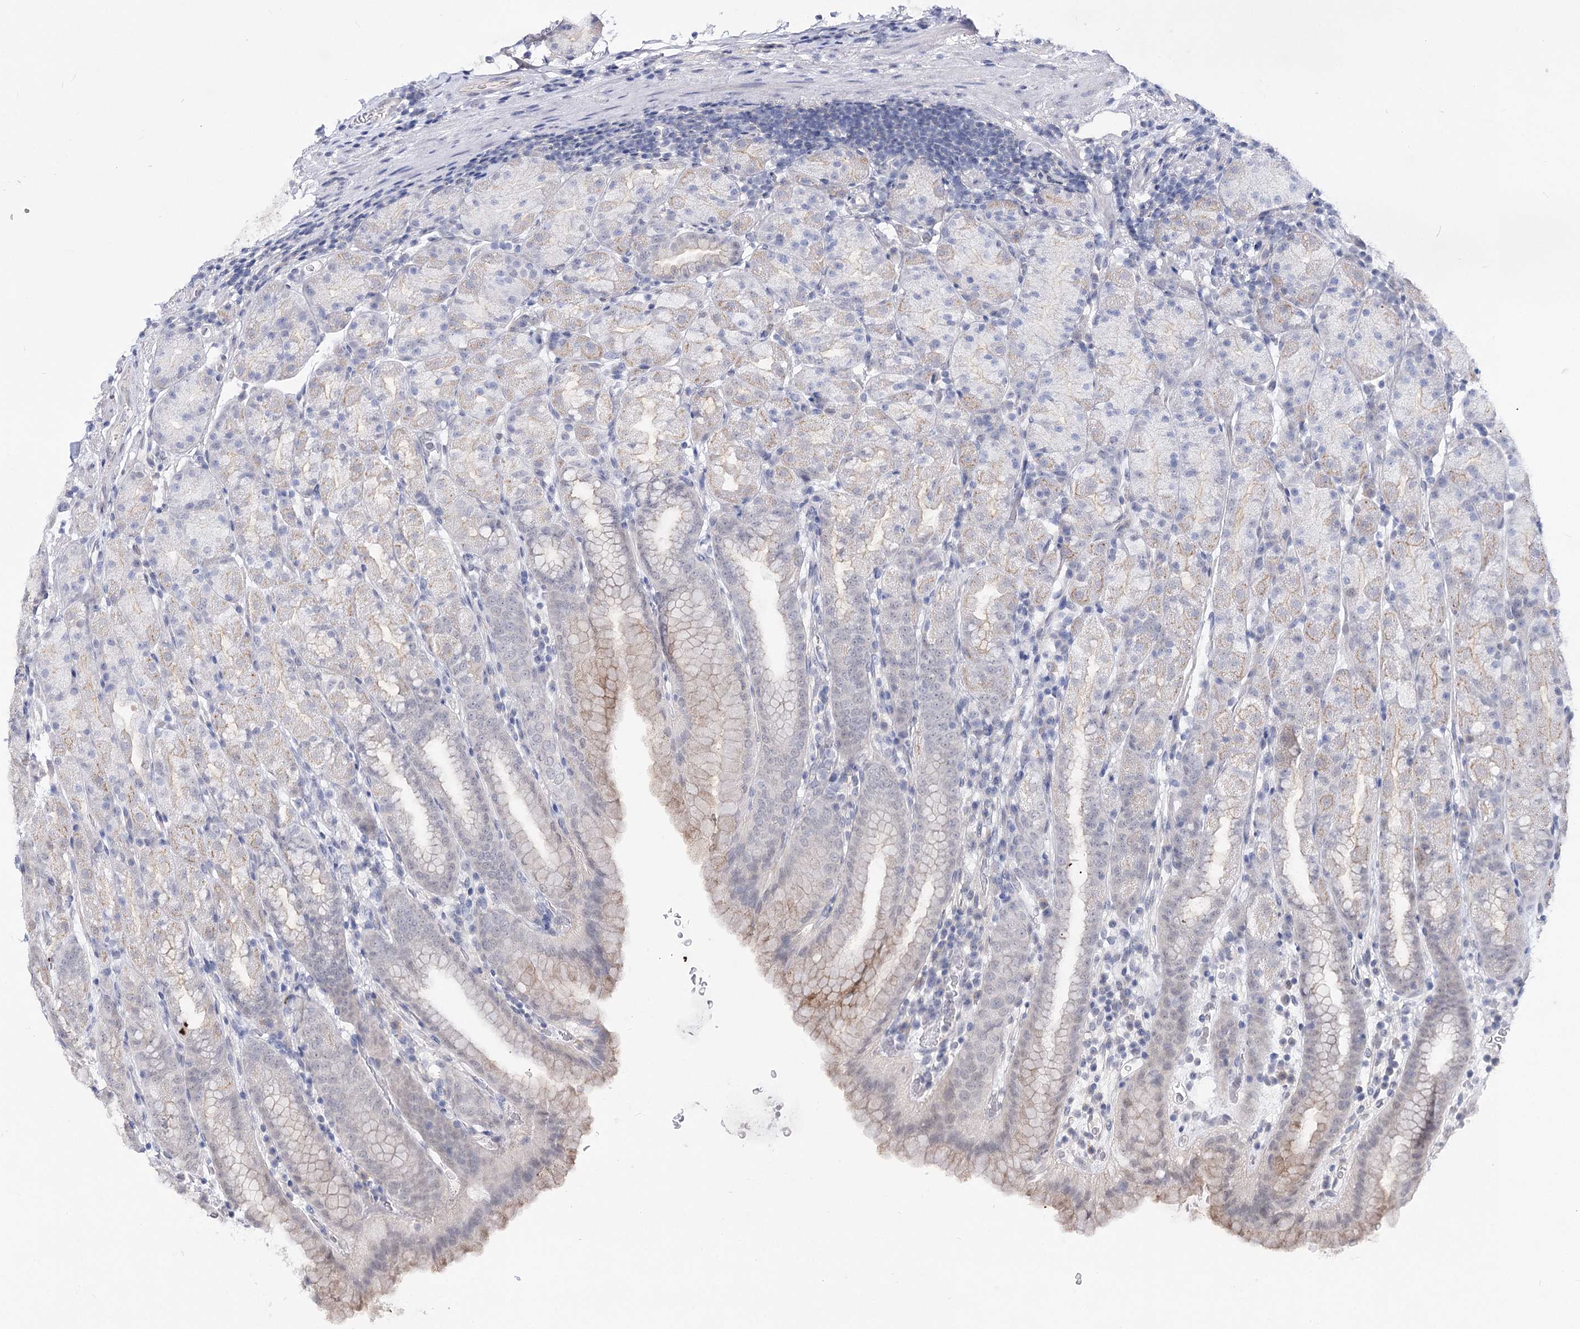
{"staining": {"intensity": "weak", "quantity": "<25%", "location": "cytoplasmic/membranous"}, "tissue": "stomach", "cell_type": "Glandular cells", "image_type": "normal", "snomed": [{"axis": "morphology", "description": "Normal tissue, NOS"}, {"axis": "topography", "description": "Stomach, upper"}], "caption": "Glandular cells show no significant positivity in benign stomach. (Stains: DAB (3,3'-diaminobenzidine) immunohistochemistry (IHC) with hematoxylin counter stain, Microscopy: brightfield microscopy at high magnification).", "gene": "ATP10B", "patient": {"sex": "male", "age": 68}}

※

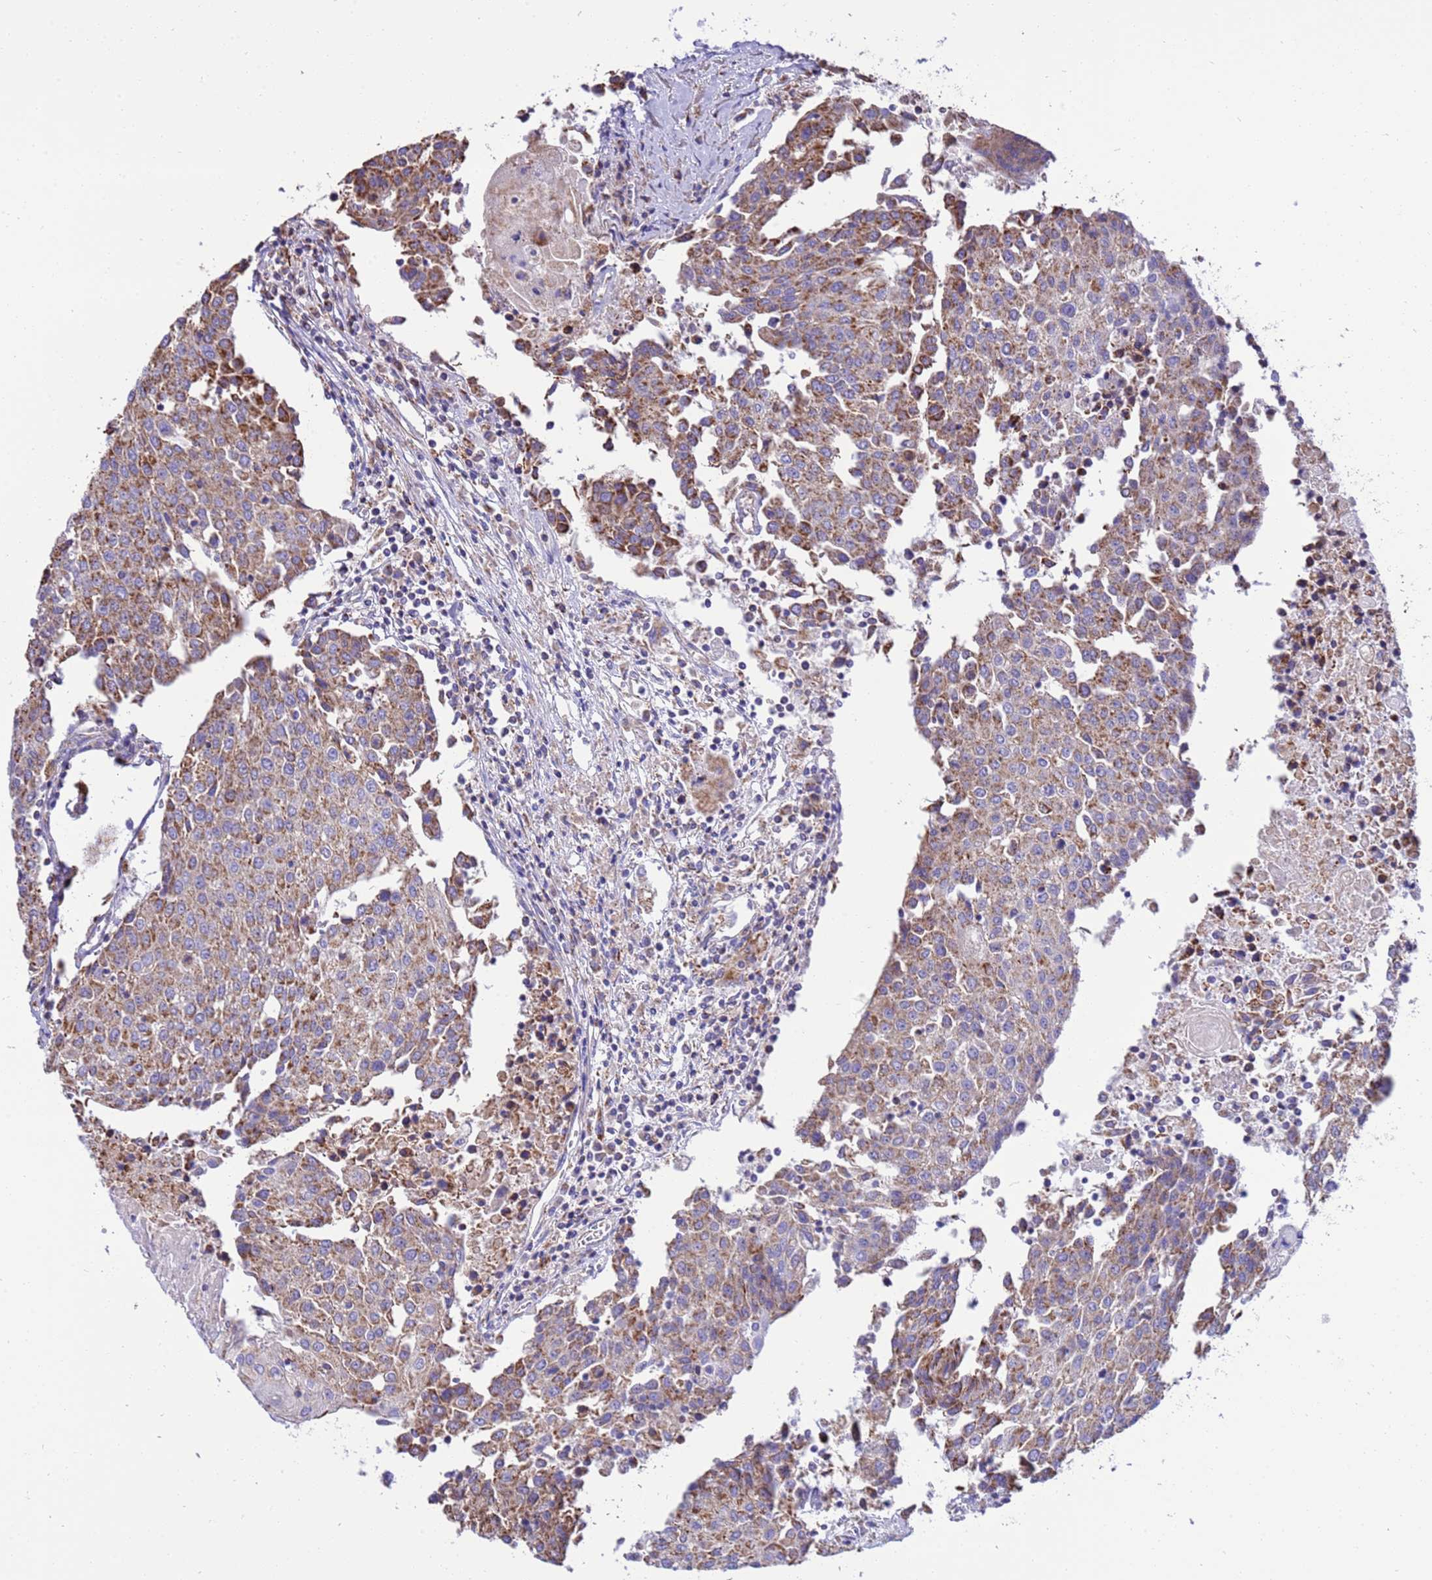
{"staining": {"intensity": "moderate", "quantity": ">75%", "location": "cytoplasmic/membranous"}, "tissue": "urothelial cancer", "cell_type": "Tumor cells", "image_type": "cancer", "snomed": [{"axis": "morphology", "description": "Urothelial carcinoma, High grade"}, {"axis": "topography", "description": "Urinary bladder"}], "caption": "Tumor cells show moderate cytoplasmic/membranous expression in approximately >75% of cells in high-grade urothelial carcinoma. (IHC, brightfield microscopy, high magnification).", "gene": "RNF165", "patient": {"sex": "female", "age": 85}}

※

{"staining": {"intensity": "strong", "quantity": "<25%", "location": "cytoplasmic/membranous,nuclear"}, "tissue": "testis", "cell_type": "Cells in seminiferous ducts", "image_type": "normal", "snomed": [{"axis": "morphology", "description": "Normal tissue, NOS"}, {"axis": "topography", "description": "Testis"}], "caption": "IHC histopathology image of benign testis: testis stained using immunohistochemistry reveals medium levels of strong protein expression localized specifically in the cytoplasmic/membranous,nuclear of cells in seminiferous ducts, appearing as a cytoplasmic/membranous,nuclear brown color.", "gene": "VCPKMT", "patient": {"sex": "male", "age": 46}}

※

*WHAT IS REQUIRED:* Throughout the data above, copy all lines where the word "high" is found.

*YOUR RESPONSE:*
{"staining": {"intensity": "weak", "quantity": "<25%", "location": "cytoplasmic/membranous"}, "tissue": "stomach", "cell_type": "Glandular cells", "image_type": "normal", "snomed": [{"axis": "morphology", "description": "Normal tissue, NOS"}, {"axis": "topography", "description": "Stomach, upper"}], "caption": "Glandular cells show no significant positivity in benign stomach. (Stains: DAB (3,3'-diaminobenzidine) immunohistochemistry (IHC) with hematoxylin counter stain, Microscopy: brightfield microscopy at high magnification).", "gene": "ATP10B", "patient": {"sex": "male", "age": 68}}
{"staining": {"intensity": "moderate", "quantity": ">75%", "location": "cytoplasmic/membranous"}, "tissue": "urothelial cancer", "cell_type": "Tumor cells", "image_type": "cancer", "snomed": [{"axis": "morphology", "description": "Urothelial carcinoma, High grade"}, {"axis": "topography", "description": "Urinary bladder"}], "caption": "Tumor cells show moderate cytoplasmic/membranous expression in approximately >75% of cells in high-grade urothelial carcinoma. (IHC, brightfield microscopy, high magnification).", "gene": "RNF165", "patient": {"sex": "female", "age": 85}}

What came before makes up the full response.